Some of the most exciting discoveries in evolutionary biology in recent years have shown how humans have adapted to extreme conditions, such as living at high altitudes. Now, researchers have found that Indonesia’s Bajau people, who for generations have spent the majority of their days diving and hunting underwater, also have genetic adaptations for their unusual lifestyle. These “sea nomads” carry a gene variant that seems to lead to unusually large spleens that can supply an extra boost of oxygenated red blood cells on demand.
The new study suggests that people exposed to low-oxygen conditions have evolved “many pathways” for coping, says Gabriel Haddad, a physiologist at the University of California (UC), San Diego, who was not involved with the work.
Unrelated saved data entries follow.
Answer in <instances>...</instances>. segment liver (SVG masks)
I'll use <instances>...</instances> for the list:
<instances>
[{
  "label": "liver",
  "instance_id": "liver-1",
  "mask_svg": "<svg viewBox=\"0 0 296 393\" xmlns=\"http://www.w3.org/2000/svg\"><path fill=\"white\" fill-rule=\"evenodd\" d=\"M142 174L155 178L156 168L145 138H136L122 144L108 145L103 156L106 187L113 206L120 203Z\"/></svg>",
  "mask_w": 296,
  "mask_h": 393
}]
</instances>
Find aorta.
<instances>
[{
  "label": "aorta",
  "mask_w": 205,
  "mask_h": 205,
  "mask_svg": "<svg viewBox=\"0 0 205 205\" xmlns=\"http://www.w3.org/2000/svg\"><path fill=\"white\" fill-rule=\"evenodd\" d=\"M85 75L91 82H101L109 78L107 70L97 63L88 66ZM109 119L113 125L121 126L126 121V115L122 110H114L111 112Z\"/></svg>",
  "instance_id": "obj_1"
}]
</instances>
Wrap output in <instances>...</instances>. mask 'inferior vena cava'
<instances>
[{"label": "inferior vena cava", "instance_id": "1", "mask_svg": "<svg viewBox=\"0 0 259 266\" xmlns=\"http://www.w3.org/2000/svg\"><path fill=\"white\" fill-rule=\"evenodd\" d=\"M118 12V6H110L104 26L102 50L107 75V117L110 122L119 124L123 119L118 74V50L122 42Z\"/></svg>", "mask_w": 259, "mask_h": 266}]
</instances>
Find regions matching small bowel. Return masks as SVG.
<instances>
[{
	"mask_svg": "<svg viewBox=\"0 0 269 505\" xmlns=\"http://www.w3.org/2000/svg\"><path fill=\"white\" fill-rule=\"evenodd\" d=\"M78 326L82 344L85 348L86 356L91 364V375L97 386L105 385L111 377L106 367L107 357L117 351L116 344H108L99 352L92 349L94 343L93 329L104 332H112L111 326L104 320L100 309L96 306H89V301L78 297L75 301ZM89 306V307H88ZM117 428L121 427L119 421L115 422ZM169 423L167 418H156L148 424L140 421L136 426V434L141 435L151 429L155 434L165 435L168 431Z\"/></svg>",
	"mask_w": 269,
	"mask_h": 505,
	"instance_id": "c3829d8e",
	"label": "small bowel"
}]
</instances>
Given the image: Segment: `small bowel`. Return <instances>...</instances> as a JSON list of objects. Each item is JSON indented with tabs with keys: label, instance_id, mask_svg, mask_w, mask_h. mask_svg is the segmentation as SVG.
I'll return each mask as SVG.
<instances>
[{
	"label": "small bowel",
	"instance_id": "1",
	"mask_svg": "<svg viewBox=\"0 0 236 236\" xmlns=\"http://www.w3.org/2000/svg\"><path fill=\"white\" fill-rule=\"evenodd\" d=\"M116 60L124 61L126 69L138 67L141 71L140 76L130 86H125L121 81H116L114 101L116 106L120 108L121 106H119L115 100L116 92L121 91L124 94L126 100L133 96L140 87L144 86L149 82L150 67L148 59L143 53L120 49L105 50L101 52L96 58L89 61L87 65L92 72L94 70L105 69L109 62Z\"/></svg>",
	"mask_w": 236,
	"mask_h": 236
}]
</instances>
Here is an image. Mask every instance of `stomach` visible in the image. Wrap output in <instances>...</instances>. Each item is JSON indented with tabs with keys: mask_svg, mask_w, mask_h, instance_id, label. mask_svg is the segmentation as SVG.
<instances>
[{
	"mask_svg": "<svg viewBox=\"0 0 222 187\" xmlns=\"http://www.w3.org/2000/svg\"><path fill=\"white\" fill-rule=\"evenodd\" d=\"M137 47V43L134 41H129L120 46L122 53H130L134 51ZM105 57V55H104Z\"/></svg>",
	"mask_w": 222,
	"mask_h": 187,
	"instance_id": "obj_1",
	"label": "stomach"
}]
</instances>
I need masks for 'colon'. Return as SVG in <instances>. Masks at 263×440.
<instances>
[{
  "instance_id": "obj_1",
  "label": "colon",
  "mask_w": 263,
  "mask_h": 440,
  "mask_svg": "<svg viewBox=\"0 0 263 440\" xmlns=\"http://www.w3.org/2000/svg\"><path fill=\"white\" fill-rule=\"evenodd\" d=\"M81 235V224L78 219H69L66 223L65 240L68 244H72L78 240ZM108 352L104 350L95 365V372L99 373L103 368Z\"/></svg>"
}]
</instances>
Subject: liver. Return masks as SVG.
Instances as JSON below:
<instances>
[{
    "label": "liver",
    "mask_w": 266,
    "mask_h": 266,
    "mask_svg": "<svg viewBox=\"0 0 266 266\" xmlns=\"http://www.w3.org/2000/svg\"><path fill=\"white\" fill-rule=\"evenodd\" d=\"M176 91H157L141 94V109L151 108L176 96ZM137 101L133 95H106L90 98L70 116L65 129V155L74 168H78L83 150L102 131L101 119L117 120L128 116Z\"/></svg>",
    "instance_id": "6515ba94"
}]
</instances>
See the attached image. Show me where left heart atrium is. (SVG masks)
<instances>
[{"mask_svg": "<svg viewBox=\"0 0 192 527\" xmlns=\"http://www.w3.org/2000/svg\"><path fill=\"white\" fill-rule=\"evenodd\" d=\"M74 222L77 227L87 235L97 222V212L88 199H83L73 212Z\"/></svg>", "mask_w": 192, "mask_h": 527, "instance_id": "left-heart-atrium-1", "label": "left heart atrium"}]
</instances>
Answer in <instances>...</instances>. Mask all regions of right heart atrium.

The Bajau have lived for more than 1000 years on house boats in the waters around Malaysia, the Philippines, and Indonesia. Divers spend more than 60% of their 8-hour work days underwater, spearing fish, hunting sea cucumbers, and gathering black coral to fashion into jewelry. That lifestyle fascinated Melissa Ilardo, who first heard about the sea nomads as a graduate student studying corals in Southeast Asia. Intrigued by work pinpointing the genes that help Tibetans, Ethiopians, and South Americans adapt to chronic oxygen deprivation at high altitude, Ilardo—now a postdoc at the University of Utah in Salt Lake City—approached her colleagues about doing similar studies in the Bajau. “We were quite skeptical that it would be possible to find anything,” said one, Rasmus Nielsen, an evolutionary genomicist at UC Berkeley.
Physiologists know that most mammals—including humans—undergo a “diving response” when their faces hit cold water. Their heart rates slow; blood is shunted into the body’s core, and the spleen contracts, releasing some of its store of oxygenated red blood cells. In 1990, researchers learned that the spleens of Japanese pearl divers contract harder than normal, boosting blood oxygen by up to 9% during dives. Ilardo decided to see whether Bajau spleens were similarly special.
Using a portable ultrasound machine, she measured the organ in 59 Bajau and 34 people from a nearby farming community. The Bajau’s spleens were 50% larger than those of their land-based neighbors on average, she and her colleagues report today in Cell.
Ilardo then compared DNA—sequenced from saliva swabs—from the two groups. She found that the Bajau had 25 genes that differed from both the farmers and a large earlier study of Han Chinese. That makes the genes likely candidates for the evolutionary process known as natural selection. One such gene, PDE10A, has been shown to affect thyroid activity in mice, which in turn affects spleen size.
It’s often difficult to show that a gene has undergone recent evolutionary adaptations in living people, but in this case, there is strong evidence, even though the Bajau have been living the sea life for just a few thousand years, says study co-author Eske Willerslev, an evolutionary genomicist at the University of Copenhagen.
Mark Aldenderfer, an archaeologist at UC Merced who was not involved with the work, agrees: “Perhaps the biggest takeaway from this paper is that natural selection continues to work on human populations.”
Anthropologist Cynthia Beall from Case Western Reserve University in Cleveland, Ohio, isn’t yet convinced Ilardo and her colleagues fully understand what’s happened with the Bajau. She points out that although the Bajau dive more frequently than most people, they are not necessarily under the water longer for any given dive. Also, a larger spleen doesn’t necessarily mean a bigger expulsion of red blood cells, which is what actually helps the divers, she notes. And Edward Gilbert-Kawai, a physician-physiologist at the University of London, notes also “it is highly unlikely that spleen size is controlled by only one gene.”
Still, Ilardo is hopeful the Bajau can offer some help to people experiencing temporary oxygen deficits, like those with sleep apnea or brain injuries. By finding out what makes the Bajau so adept at dealing with no air, she suggests, physicians may one day learn how to better treat those conditions in their patients.